What needs to be done - The required output is the exact run of lines below that opens at the line with "Insoluble Fiber helps" and closes at the line with "35 grams of fiber/day".

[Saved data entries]
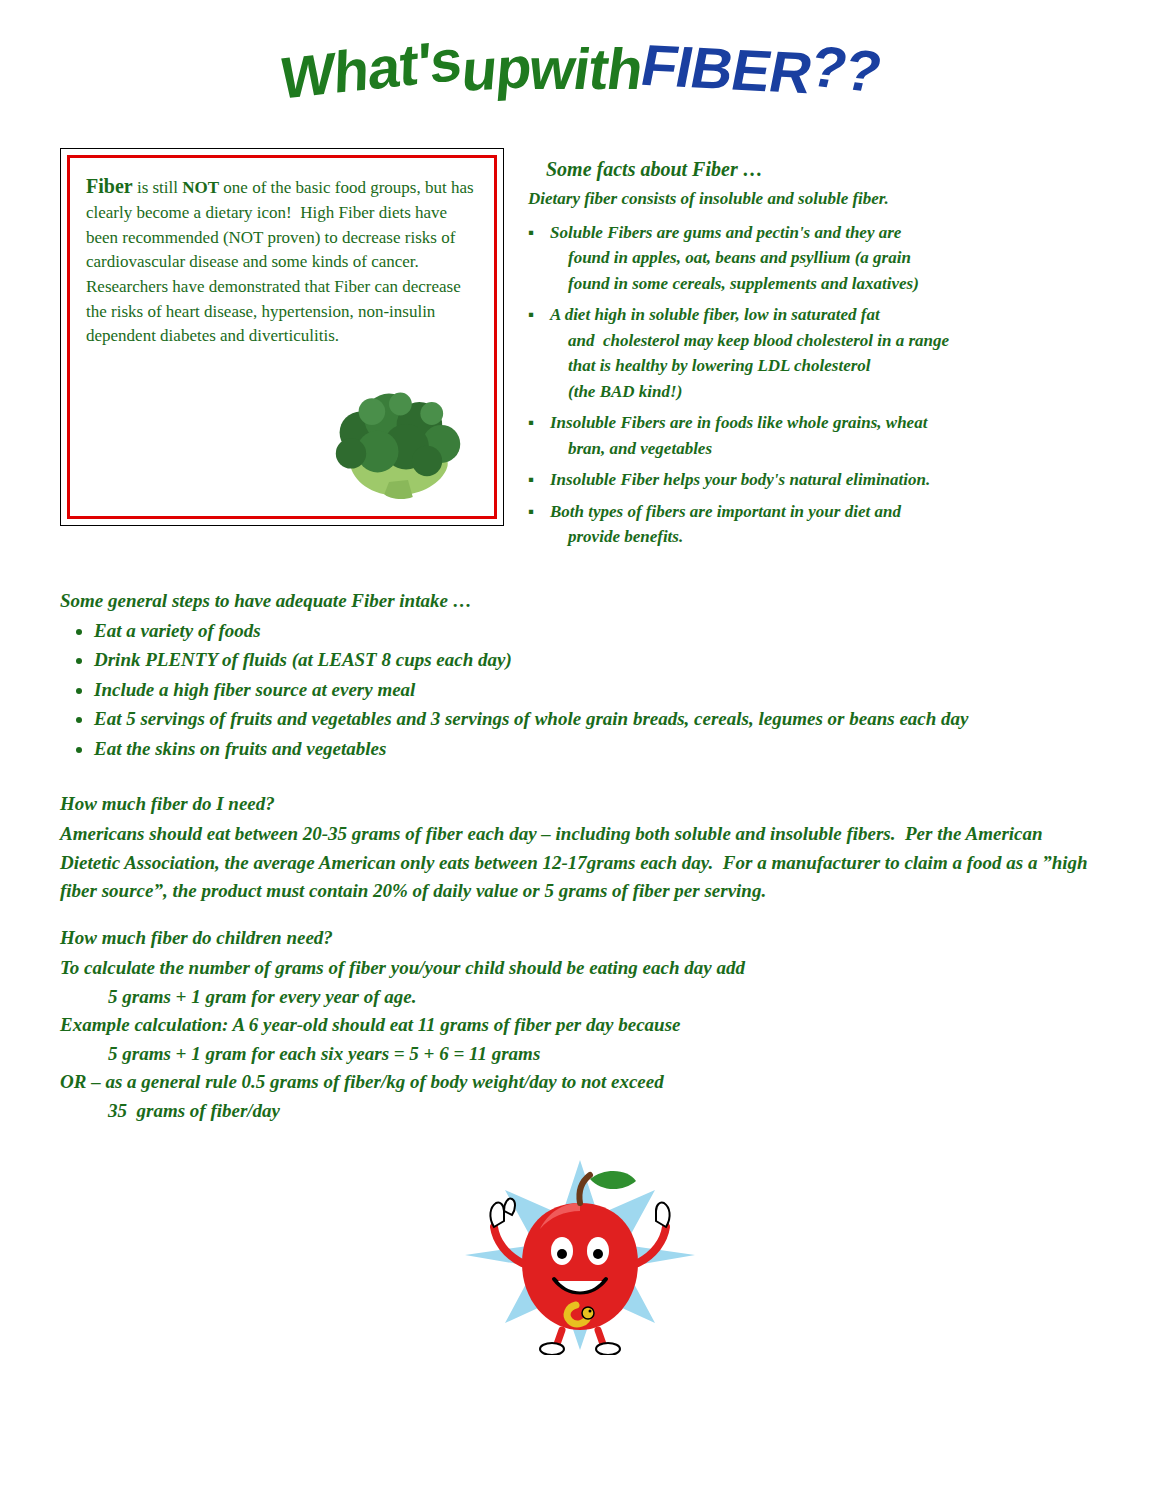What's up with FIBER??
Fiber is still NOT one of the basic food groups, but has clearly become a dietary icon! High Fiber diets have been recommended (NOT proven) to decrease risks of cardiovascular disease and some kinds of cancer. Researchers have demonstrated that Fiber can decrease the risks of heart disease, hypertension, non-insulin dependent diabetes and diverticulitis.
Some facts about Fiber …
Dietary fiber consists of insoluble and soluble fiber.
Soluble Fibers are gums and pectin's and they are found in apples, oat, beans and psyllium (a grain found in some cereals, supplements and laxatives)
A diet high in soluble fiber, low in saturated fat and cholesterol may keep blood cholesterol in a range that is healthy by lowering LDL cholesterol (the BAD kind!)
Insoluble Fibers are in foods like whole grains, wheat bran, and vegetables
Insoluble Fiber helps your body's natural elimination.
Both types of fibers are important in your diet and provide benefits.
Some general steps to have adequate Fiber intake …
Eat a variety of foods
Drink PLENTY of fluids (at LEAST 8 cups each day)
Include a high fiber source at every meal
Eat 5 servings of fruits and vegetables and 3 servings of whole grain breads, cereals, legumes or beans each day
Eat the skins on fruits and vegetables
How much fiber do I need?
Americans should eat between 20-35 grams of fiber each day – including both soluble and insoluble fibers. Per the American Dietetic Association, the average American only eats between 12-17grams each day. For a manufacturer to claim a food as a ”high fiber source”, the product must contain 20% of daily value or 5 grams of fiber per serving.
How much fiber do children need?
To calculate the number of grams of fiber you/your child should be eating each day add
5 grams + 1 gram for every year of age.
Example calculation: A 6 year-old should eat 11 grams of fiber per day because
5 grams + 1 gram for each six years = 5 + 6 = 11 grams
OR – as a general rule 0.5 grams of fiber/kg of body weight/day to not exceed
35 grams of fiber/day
* * *
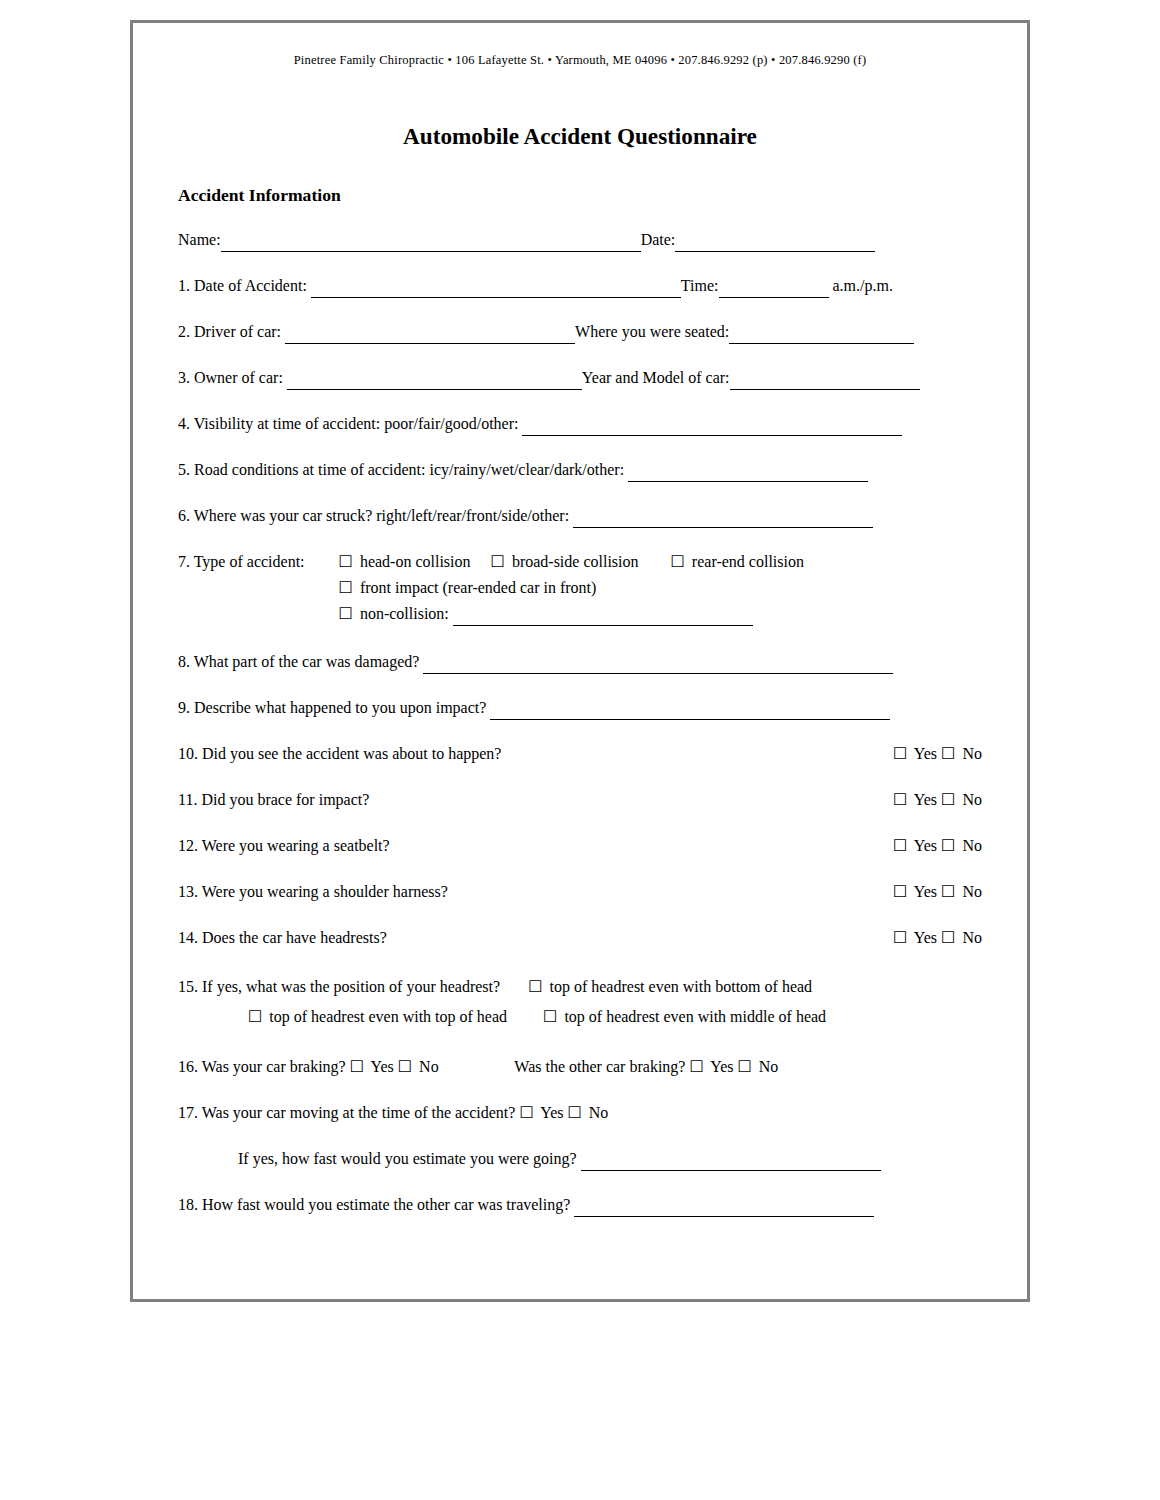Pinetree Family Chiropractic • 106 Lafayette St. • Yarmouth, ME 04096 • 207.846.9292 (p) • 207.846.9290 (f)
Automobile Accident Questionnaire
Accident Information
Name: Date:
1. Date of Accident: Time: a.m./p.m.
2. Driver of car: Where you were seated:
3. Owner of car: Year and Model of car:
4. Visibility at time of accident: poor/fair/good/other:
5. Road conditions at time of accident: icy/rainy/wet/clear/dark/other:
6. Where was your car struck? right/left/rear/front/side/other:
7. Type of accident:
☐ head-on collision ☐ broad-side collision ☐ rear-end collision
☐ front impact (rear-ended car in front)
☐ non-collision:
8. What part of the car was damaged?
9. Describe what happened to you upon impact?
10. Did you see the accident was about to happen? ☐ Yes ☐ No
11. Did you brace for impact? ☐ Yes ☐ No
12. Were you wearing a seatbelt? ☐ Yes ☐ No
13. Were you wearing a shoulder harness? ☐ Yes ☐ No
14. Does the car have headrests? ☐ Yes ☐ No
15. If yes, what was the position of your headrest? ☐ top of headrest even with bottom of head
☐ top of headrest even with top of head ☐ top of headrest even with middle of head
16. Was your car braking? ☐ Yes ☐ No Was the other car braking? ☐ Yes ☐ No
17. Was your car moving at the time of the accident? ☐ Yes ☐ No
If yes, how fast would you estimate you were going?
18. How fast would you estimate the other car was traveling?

Task result -
Insoluble Fiber helps your body's natural elimination.
Both types of fibers are important in your diet and provide benefits.
Some general steps to have adequate Fiber intake …
Eat a variety of foods
Drink PLENTY of fluids (at LEAST 8 cups each day)
Include a high fiber source at every meal
Eat 5 servings of fruits and vegetables and 3 servings of whole grain breads, cereals, legumes or beans each day
Eat the skins on fruits and vegetables
How much fiber do I need?
Americans should eat between 20-35 grams of fiber each day – including both soluble and insoluble fibers. Per the American Dietetic Association, the average American only eats between 12-17grams each day. For a manufacturer to claim a food as a ”high fiber source”, the product must contain 20% of daily value or 5 grams of fiber per serving.
How much fiber do children need?
To calculate the number of grams of fiber you/your child should be eating each day add
5 grams + 1 gram for every year of age.
Example calculation: A 6 year-old should eat 11 grams of fiber per day because
5 grams + 1 gram for each six years = 5 + 6 = 11 grams
OR – as a general rule 0.5 grams of fiber/kg of body weight/day to not exceed
35 grams of fiber/day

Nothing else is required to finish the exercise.